La série Paul comporte d’autres volets, on le sait, mais si on adore l’innocence de Paul et la profondeur de son beau-père, Roland, on aurait aimé aussi avoir plus de profondeur chez les personnages secondaires, particulièrement chez les deux sœurs de Lucie, campés par Brigitte Lafleur et Myriam Leblanc et de leurs copains, interprétés par Patrice Robitaille et Mathieu Quesnel. D’ailleurs, ces deux derniers personnages ne sont là finalement que pour tirer un sourire ou deux et on semble même vouloir s’en débarrasser à plusieurs moments du film quand on leur demande de partir ailleurs pour s’occuper des enfants. Une joke de beaux-frères peut-être? Heureusement, les personnages les plus attachants sont ceux de Roland (Gilbert Sicotte) et la petite fille jouée par la plus que prometteuse Shanti Corbeil-Gauvreau, deux personnages très proches et semblables malgré une génération qui les sépare.
Le choix des acteurs est aussi l’une des grandes forces de l’adaptation. François Létourneau est excellent et réussit à apporter beaucoup de nuances à son jeu malgré le côté très effacé de son personnage. Julie LeBreton, Lise Portal et le reste de la distribution sont aussi impeccables, mais inévitablement, un acteur vole complètement la vedette. Gilbert Sicotte est saisissant et criant de vérité (ça sent le Jutras, je vous dis…). Insulte à son âge ou compliment à son maquilleur, le comédien semble vraiment périr au fil des scènes, tant physiquement que psychologiquement, et le réalisme de son jeu touche droit au cœur tant on a l’impression d’assister au cancer d’un véritable homme.

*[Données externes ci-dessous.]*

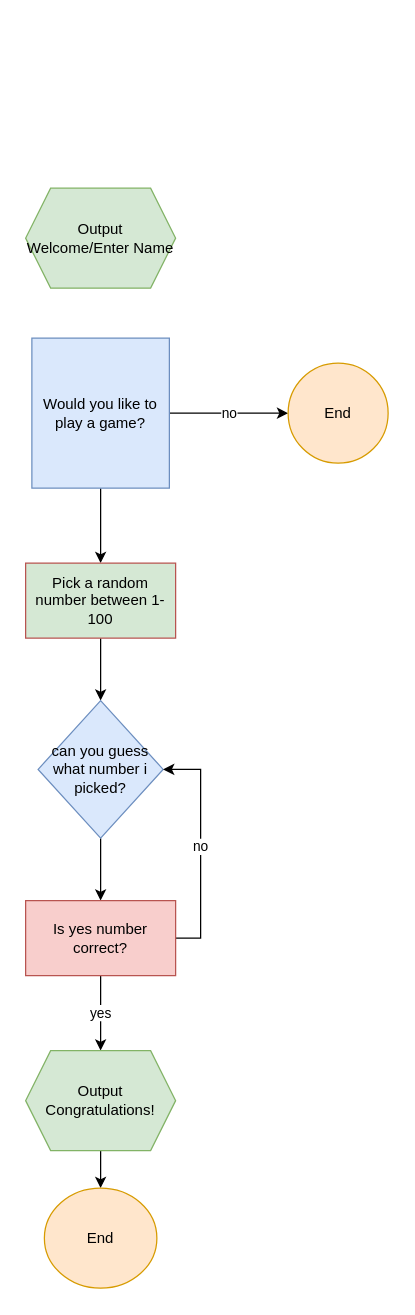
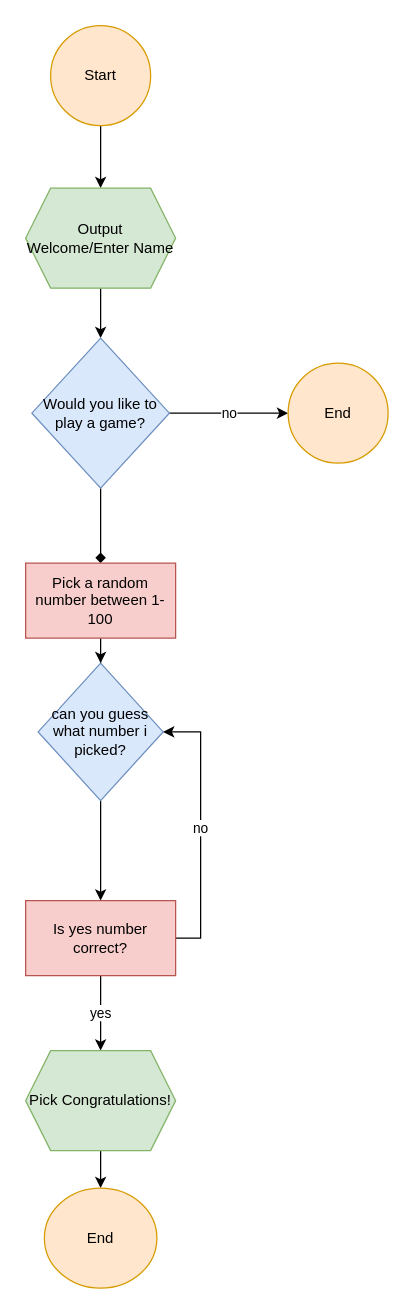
  <mxCell id="0" />
  <mxCell id="1" parent="0" />
+ <mxCell id="2" value="" style="edgeStyle=orthogonalEdgeStyle;rounded=0;orthogonalLoop=1;jettySize=auto;html=1;" edge="1" parent="1" source="3" target="5"><mxGeometry relative="1" as="geometry" /></mxCell>
+ <mxCell id="3" value="Start" style="ellipse;whiteSpace=wrap;html=1;fillColor=#ffe6cc;strokeColor=#d79b00;" vertex="1" parent="1"><mxGeometry x="40" y="20" width="80" height="80" as="geometry" /></mxCell>
+ <mxCell id="4" value="" style="edgeStyle=orthogonalEdgeStyle;rounded=0;orthogonalLoop=1;jettySize=auto;html=1;" edge="1" parent="1" source="5" target="8"><mxGeometry relative="1" as="geometry" /></mxCell>
  <mxCell id="5" value="Output Welcome/Enter Name" style="shape=hexagon;perimeter=hexagonPerimeter2;whiteSpace=wrap;html=1;fixedSize=1;fillColor=#d5e8d4;strokeColor=#82b366;" vertex="1" parent="1"><mxGeometry x="20" y="150" width="120" height="80" as="geometry" /></mxCell>
  <mxCell id="6" value="no" style="edgeStyle=orthogonalEdgeStyle;rounded=0;orthogonalLoop=1;jettySize=auto;html=1;" edge="1" parent="1" source="8" target="9"><mxGeometry relative="1" as="geometry" /></mxCell>
- <mxCell id="7" value="" style="edgeStyle=orthogonalEdgeStyle;rounded=0;orthogonalLoop=1;jettySize=auto;html=1;" edge="1" parent="1" source="8" target="11"><mxGeometry relative="1" as="geometry" /></mxCell>
- <mxCell id="8" value="Would you like to play a game?" style="whiteSpace=wrap;html=1;fillColor=#dae8fc;strokeColor=#6c8ebf;rounded=0;" vertex="1" parent="1"><mxGeometry x="25" y="270" width="110" height="120" as="geometry" /></mxCell>
+ <mxCell id="7" value="" style="edgeStyle=orthogonalEdgeStyle;rounded=0;orthogonalLoop=1;jettySize=auto;html=1;endArrow=diamond;" edge="1" parent="1" source="8" target="11"><mxGeometry relative="1" as="geometry" /></mxCell>
+ <mxCell id="8" value="Would you like to play a game?" style="rhombus;whiteSpace=wrap;html=1;fillColor=#dae8fc;strokeColor=#6c8ebf;" vertex="1" parent="1"><mxGeometry x="25" y="270" width="110" height="120" as="geometry" /></mxCell>
  <mxCell id="9" value="End" style="ellipse;whiteSpace=wrap;html=1;fillColor=#ffe6cc;strokeColor=#d79b00;" vertex="1" parent="1"><mxGeometry x="230" y="290" width="80" height="80" as="geometry" /></mxCell>
  <mxCell id="10" value="" style="edgeStyle=orthogonalEdgeStyle;rounded=0;orthogonalLoop=1;jettySize=auto;html=1;" edge="1" parent="1" source="11" target="13"><mxGeometry relative="1" as="geometry" /></mxCell>
- <mxCell id="11" value="Pick a random number between 1-100" style="rounded=0;whiteSpace=wrap;html=1;fillColor=#d5e8d4;strokeColor=#b85450;" vertex="1" parent="1"><mxGeometry x="20" y="450" width="120" height="60" as="geometry" /></mxCell>
+ <mxCell id="11" value="Pick a random number between 1-100" style="rounded=0;whiteSpace=wrap;html=1;fillColor=#f8cecc;strokeColor=#b85450;" vertex="1" parent="1"><mxGeometry x="20" y="450" width="120" height="60" as="geometry" /></mxCell>
  <mxCell id="12" value="" style="edgeStyle=orthogonalEdgeStyle;rounded=0;orthogonalLoop=1;jettySize=auto;html=1;" edge="1" parent="1" source="13" target="16"><mxGeometry relative="1" as="geometry" /></mxCell>
- <mxCell id="13" value="can you guess what number i picked?" style="rhombus;whiteSpace=wrap;html=1;fillColor=#dae8fc;strokeColor=#6c8ebf;" vertex="1" parent="1"><mxGeometry x="30" y="560" width="100" height="110" as="geometry" /></mxCell>
+ <mxCell id="13" value="can you guess what number i picked?" style="rhombus;whiteSpace=wrap;html=1;fillColor=#dae8fc;strokeColor=#6c8ebf;" vertex="1" parent="1"><mxGeometry x="30" y="530" width="100" height="110" as="geometry" /></mxCell>
  <mxCell id="14" value="no" style="edgeStyle=orthogonalEdgeStyle;rounded=0;orthogonalLoop=1;jettySize=auto;html=1;exitX=1;exitY=0.5;exitDx=0;exitDy=0;entryX=1;entryY=0.5;entryDx=0;entryDy=0;" edge="1" parent="1" source="16" target="13"><mxGeometry relative="1" as="geometry" /></mxCell>
  <mxCell id="15" value="yes" style="edgeStyle=orthogonalEdgeStyle;rounded=0;orthogonalLoop=1;jettySize=auto;html=1;" edge="1" parent="1" source="16" target="18"><mxGeometry relative="1" as="geometry" /></mxCell>
  <mxCell id="16" value="Is yes number correct?" style="rounded=0;whiteSpace=wrap;html=1;fillColor=#f8cecc;strokeColor=#b85450;" vertex="1" parent="1"><mxGeometry x="20" y="720" width="120" height="60" as="geometry" /></mxCell>
  <mxCell id="17" value="" style="edgeStyle=orthogonalEdgeStyle;rounded=0;orthogonalLoop=1;jettySize=auto;html=1;" edge="1" parent="1" source="18" target="19"><mxGeometry relative="1" as="geometry" /></mxCell>
- <mxCell id="18" value="Output Congratulations!" style="shape=hexagon;perimeter=hexagonPerimeter2;whiteSpace=wrap;html=1;fixedSize=1;fillColor=#d5e8d4;strokeColor=#82b366;" vertex="1" parent="1"><mxGeometry x="20" y="840" width="120" height="80" as="geometry" /></mxCell>
+ <mxCell id="18" value="Pick Congratulations!" style="shape=hexagon;perimeter=hexagonPerimeter2;whiteSpace=wrap;html=1;fixedSize=1;fillColor=#d5e8d4;strokeColor=#82b366;" vertex="1" parent="1"><mxGeometry x="20" y="840" width="120" height="80" as="geometry" /></mxCell>
  <mxCell id="19" value="End" style="ellipse;whiteSpace=wrap;html=1;fillColor=#ffe6cc;strokeColor=#d79b00;" vertex="1" parent="1"><mxGeometry x="35" y="950" width="90" height="80" as="geometry" /></mxCell>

La réalisation de François Bouvier (30 Vies, Maman Last Call) est sobre, mais laisse toute la place à l’émotion, à l’histoire et aux personnages. Certaines parenthèses sur d’autres personnages du roman graphique ont été coupées pour le bien de l’histoire, mais quelques scènes secondaires sont restées et viennent ponctuer élégamment le récit. Les flashbacks sont somptueux et originaux et quelques bulles narratives (Les visites ou bien l’achat d’un ordinateur) rendent le film beaucoup plus divertissant qu’il en a l’air. Les dessins originaux de la BD savamment incorporés au film viennent aussi rappeler le côté biographique de l’auteur Michael Rabagliati.
Le récit se veut relatif, donc universel en quelque sorte. Perdre un grand-père, perdre un père, perdre un mari ou apprendre qu’on va mourir apporte tous des émotions fortes, mais tellement différentes que l’on vit chacun à sa façon. Paul à Québec réussit donc à toucher et à plaire à toutes les tranches d’âge. Paul est certainement effacé dans cette histoire, mais ce n’est que pour donner un hommage encore plus poignant à son beau-père. Un film touchant et formidable dans sa simplicité. À voir absolument et surtout (permettez-moi finalement de citer un certain Luc Senay) allez-y avec la famille!